READING TEXT START
• J Clin Psychopharmacol · Oct 2007

    Randomized Controlled Trial

    A randomized, placebo-controlled trial of citicoline add-on therapy in outpatients with bipolar disorder and cocaine dependence.

    • E Sherwood Brown, April R Gorman, and Linda S Hynan.
    • Department of Psychiatry, University of Texas Southwestern Medical Center, Dallas, TX 75390-8849, USA. Sherwood.Brown@UTSouthwestern.edu
    • J Clin Psychopharmacol. 2007 Oct 1;27(5):498-502.

    IntroductionBipolar disorder is associated with the highest rates of substance abuse of any psychiatric disorder. Cocaine use is particularly common in patients with bipolar disorder. Both cocaine use and bipolar disorder are associated with mood symptoms and cognitive impairment. Therefore, treatments that stabilize mood, improve cognition, and reduce cocaine use would be useful. Citicoline modulates phospholipids metabolism and neurotransmitter levels and appears to improve cognition in some central nervous system disorders. A 12-week, randomized, placebo-controlled, parallel-group, add-on, proof-of-concept trial of citicoline was conducted in 44 outpatients with a history of mania or hypomania and cocaine dependence. The primary aim was to examine memory, but mood and cocaine use were also assessed.MethodParticipants were evaluated with a structured diagnostic interview; Inventory of Depressive Symptomatology-Self-Report, Young Mania Rating Scale, and Rey Auditory Verbal Learning Test. Cocaine use was assessed with urine drug screens. Data were analyzed using mixed-model analysis of covariance, generalized estimating equations, and logistic regression analyses that used all of the available data.ResultsA significant group effect (P = 0.006) favoring citicoline was observed on the Rey Auditory Verbal Learning Test alternative word list. No significant between-group differences were found on the Inventory of Depressive Symptomatology-Self-Report or Young Mania Rating Scale. The citicoline group had a significantly lower probability of a cocaine-positive urine at exit (P = 0.026). The covariate-adjusted odds ratio estimate was 6.41, suggesting that those who took placebo had 6.41-times higher odds of testing positive for cocaine at exit than those who took citicoline. Citicoline was well tolerated, with no participants to our knowledge discontinuing because of medication side effects.ConclusionsThe use of citicoline was associated with improvement relative to placebo in some aspects of declarative memory and cocaine use, but not mood. The findings are promising and suggest that larger trials of citicoline are warranted.
READING TEXT END
DATA EXTRACTS START
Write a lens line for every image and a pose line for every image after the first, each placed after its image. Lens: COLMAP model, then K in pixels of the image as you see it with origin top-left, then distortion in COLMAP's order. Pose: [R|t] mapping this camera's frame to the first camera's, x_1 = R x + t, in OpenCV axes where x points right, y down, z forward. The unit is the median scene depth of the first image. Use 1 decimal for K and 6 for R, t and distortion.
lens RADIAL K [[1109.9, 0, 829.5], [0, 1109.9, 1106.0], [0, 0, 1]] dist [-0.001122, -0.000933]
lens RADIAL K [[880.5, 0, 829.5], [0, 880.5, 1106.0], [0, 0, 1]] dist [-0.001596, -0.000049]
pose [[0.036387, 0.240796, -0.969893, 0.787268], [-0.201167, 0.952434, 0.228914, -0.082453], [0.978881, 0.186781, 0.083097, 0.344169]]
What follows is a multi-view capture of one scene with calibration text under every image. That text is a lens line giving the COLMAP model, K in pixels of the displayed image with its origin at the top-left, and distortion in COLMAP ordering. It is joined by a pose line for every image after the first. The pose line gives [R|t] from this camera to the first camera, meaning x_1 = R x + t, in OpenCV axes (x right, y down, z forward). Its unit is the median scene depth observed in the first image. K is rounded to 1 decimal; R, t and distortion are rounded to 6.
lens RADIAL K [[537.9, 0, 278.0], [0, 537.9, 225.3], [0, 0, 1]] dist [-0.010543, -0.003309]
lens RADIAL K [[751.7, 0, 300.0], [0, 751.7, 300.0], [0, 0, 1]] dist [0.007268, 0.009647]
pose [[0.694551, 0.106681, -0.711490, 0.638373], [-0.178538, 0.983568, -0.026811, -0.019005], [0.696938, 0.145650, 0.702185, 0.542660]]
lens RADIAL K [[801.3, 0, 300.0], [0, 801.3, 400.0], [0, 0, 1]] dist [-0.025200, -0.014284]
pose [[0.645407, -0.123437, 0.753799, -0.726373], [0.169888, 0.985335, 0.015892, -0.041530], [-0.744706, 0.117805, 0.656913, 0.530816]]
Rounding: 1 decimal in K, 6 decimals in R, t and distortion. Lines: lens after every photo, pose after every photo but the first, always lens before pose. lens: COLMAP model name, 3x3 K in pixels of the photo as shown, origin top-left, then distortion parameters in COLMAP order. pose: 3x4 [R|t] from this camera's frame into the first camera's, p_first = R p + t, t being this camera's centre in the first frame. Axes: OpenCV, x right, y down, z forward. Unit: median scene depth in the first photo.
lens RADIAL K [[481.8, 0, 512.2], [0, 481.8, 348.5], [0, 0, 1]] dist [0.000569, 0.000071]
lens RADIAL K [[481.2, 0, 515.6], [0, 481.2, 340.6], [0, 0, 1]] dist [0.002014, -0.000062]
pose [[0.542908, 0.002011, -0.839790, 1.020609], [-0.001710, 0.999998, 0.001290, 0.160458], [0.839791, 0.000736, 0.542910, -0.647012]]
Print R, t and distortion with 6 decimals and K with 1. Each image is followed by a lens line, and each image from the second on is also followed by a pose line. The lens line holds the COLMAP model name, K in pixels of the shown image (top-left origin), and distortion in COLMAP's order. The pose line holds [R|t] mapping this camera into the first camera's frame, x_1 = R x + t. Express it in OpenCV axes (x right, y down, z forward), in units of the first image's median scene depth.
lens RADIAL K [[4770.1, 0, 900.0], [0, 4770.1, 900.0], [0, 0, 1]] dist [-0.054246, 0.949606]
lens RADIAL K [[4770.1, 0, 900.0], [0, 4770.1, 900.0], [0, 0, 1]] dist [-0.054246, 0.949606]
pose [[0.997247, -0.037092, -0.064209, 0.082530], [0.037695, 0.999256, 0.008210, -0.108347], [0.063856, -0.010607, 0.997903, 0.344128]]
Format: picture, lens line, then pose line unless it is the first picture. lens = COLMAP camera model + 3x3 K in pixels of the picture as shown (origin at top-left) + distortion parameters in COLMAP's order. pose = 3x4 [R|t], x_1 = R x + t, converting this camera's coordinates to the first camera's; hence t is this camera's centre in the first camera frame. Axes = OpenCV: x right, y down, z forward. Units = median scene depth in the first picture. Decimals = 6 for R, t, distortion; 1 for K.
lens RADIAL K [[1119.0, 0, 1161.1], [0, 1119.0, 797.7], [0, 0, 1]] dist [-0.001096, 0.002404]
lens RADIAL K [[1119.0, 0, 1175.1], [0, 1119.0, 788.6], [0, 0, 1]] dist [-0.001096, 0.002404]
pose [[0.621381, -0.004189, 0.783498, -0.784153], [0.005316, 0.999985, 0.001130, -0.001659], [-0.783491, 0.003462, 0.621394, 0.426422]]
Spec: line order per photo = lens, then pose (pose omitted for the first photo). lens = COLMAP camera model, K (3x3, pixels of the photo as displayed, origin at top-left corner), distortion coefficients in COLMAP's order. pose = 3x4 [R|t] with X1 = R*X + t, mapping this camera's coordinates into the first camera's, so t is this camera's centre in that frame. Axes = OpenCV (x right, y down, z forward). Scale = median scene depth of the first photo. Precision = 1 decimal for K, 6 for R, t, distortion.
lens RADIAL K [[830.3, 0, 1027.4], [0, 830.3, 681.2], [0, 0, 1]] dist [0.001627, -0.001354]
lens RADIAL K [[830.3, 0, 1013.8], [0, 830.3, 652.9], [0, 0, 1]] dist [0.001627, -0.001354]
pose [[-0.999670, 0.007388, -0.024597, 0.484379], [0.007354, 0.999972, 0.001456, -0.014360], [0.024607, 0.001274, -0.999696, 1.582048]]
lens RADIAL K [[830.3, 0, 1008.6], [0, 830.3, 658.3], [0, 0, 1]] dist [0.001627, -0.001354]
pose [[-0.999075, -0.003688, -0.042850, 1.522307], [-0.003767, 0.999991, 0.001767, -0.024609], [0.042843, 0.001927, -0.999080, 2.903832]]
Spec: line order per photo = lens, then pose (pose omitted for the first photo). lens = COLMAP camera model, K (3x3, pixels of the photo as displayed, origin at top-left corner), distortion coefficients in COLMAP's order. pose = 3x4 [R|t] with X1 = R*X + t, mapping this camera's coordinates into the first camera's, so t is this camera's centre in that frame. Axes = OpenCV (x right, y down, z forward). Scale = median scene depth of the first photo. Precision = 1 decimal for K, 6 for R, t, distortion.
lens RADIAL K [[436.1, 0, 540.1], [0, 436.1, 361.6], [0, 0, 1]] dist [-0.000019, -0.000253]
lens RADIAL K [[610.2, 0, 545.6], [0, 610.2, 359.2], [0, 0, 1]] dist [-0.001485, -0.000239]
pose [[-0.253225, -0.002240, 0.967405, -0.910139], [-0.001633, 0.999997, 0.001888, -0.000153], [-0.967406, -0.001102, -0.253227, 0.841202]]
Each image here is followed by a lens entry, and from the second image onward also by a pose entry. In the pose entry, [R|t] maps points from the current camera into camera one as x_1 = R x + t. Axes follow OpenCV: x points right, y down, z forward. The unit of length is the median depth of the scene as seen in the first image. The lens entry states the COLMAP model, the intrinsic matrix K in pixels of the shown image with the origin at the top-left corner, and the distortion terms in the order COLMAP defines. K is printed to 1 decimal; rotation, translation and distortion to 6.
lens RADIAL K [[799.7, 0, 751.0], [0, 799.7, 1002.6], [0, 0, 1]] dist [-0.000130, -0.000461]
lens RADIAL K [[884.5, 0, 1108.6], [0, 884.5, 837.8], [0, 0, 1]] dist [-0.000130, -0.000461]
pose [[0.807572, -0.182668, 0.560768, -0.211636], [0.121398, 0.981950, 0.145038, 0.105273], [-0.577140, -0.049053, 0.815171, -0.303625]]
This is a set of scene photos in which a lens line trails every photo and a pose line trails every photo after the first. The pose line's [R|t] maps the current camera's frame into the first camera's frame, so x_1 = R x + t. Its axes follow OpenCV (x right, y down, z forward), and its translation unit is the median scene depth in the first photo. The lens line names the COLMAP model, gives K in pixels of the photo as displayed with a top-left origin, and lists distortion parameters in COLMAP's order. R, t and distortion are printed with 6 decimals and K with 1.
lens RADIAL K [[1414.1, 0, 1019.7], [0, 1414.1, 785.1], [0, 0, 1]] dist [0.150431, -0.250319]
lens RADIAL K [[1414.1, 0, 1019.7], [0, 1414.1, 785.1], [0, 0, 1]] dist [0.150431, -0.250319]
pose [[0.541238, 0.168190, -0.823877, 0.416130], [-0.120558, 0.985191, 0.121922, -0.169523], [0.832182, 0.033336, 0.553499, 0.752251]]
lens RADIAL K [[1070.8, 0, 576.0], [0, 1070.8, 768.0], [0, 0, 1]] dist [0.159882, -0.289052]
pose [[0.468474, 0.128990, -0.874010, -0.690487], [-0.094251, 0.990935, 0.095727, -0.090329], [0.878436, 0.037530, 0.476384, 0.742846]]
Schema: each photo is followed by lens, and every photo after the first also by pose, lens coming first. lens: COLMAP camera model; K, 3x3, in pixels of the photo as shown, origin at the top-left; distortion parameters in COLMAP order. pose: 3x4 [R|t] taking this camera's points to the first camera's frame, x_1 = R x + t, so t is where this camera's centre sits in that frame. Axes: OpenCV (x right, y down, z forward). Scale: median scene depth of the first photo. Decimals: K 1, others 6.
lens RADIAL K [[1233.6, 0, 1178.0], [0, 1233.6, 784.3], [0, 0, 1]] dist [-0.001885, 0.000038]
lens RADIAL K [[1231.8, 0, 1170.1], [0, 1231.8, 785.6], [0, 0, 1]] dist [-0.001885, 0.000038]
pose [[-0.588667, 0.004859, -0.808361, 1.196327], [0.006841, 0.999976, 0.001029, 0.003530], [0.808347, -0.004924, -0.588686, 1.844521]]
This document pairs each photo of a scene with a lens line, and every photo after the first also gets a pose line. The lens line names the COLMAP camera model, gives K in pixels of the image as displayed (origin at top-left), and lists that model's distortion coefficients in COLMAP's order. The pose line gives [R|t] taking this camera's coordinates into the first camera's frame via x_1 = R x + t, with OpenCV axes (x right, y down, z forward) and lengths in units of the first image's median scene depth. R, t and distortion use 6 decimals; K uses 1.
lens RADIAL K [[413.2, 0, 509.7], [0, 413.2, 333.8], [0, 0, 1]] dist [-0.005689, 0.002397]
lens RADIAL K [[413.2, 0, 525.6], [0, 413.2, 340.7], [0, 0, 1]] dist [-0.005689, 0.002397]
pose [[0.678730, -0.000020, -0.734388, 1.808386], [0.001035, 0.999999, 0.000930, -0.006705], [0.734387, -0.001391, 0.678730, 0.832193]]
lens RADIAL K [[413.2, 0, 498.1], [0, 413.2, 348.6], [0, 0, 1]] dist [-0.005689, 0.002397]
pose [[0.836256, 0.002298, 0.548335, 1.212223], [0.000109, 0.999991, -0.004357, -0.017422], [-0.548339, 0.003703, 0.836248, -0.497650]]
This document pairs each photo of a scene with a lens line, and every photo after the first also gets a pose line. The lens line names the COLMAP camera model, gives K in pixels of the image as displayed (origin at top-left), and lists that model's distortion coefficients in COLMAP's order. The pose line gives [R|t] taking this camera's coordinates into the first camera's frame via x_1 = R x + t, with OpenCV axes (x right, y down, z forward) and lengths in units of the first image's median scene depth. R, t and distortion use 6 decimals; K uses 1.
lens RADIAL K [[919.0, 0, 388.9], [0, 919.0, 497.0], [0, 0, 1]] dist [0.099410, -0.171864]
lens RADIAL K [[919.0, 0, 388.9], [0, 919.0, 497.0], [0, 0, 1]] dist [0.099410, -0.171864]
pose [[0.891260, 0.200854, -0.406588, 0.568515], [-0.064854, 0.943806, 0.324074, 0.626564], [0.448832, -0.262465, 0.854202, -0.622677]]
DATA EXTRACTS END
REQUIRED TASKS:
1) List every method the citicoline trial abstract says was used to analyze the data.
2) From the citicoline trial abstract, extract the passage between "Randomized Controlled Trial" and "2007 Oct 1;27(5):498-502.", inclusive.

RESULTS OF THE EXERCISE:
1)
- Mixed-model analysis of covariance
- Generalized estimating equations
- Logistic regression analyses

2)
Randomized Controlled Trial

    A randomized, placebo-controlled trial of citicoline add-on therapy in outpatients with bipolar disorder and cocaine dependence.

    • E Sherwood Brown, April R Gorman, and Linda S Hynan.
    • Department of Psychiatry, University of Texas Southwestern Medical Center, Dallas, TX 75390-8849, USA. Sherwood.Brown@UTSouthwestern.edu
    • J Clin Psychopharmacol. 2007 Oct 1;27(5):498-502.